The NC Bar has published the revised version of it proposed ethics opinion entitled “Subscribing to Software as a Service While Fulfilling the Duties of Confidentiality and Preservation of Client Property”, 2011 FEO 6 on the website. It will also be published in the next issue of the NC State Bar Journal.
You can read some of the history of this opinion in this post. After a year or more of subcommittee review and revision, this latest version will hopefully be the final one that the Ethics Committee recommends for adoption by the Council at their January meeting.
The subcommittee removed the list of minimum requirements for the selection of a technology vendor. Many of the items on the list had raised concern as detailed here by myself and others. The new version of the opinion sticks with the “reasonable care” standard requiring the attorney to do his or her due diligence in researching the technology and any third-party provider. The proposed opinion states:
…a law firm may use SaaS if reasonable care is taken to minimize the risks of inadvertent disclosure of confidential information and to protect the security of client information and client files. A lawyer must fulfill the duties to protect confidential client information and to safeguard client files by applying the same diligence and competency to manage the risks of SaaS that the lawyer is required to apply when representing clients.
The opinion then goes on to state that because technology and security risks change so rapidly, the opinion will not include minimum requirements that might quickly become outdated and create a false sense of security for practitioners. Instead, they suggest that in order to conduct due diligence the attorney can 1) look for confidentiality provisions in the vendor’s user agreement or SLA, 2) review the SLA and any security policies, 3) evaluate how the vendor has stored secures the data and 4) review how the vendor backs up the data.
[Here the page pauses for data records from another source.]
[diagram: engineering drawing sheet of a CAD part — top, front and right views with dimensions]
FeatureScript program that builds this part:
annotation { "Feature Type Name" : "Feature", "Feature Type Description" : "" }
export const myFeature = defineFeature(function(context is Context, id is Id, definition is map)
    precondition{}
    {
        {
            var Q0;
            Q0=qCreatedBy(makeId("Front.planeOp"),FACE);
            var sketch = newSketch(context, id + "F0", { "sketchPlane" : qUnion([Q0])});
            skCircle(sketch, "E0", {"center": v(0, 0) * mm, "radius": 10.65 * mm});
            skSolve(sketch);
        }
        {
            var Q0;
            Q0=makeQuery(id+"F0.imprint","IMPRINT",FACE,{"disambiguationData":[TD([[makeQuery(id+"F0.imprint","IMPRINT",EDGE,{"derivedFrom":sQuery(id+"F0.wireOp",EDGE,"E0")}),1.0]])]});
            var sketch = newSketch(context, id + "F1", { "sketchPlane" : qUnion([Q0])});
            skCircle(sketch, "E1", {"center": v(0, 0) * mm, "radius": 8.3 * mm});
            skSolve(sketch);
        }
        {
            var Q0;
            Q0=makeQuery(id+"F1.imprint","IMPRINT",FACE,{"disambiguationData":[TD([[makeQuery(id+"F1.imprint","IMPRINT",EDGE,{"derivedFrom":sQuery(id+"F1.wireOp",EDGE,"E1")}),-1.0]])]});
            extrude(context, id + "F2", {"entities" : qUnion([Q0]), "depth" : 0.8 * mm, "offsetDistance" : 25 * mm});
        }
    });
Another positive change in the new version is the clarification in the first inquiry of just how broad a reach SaaS has in the legal profession:
Instances of SaaS software extend beyond the practice management sphere addressed above, and can include technologies as far-ranging as web-based email programs, online legal research software, online backup and storage, text messaging/SMS (short message service), voicemail on mobile or VoIP phones, online communication over social media, and beyond.
One thing I have encountered in speaking at different CLEs for lawyers is that many of them use the technology, but don’t know the terminology and are not even aware that they are already using a form of cloud computing. This clarification will help lawyers who depend on SaaS on a daily basis to understand that this opinion relates to them and that they have a responsibility to understand what they are using and to keep up to date.
This version of the proposed opinion makes the most sense to me based on the wide variety of use of SaaS in law practice management. I am hoping that there will not be any criticism of the new version so that this will become an adopted opinion. In the meantime, lawyers who need assistance understanding how to conduct due diligence in meeting a reasonable care standard for using SaaS should either hire an IT consultant to help them evaluate their use or find one of the many resources and blogs related to cloud computing and security to stay updated or find some of the ABA LTRC or other state bar guidelines or suggested best practice sites.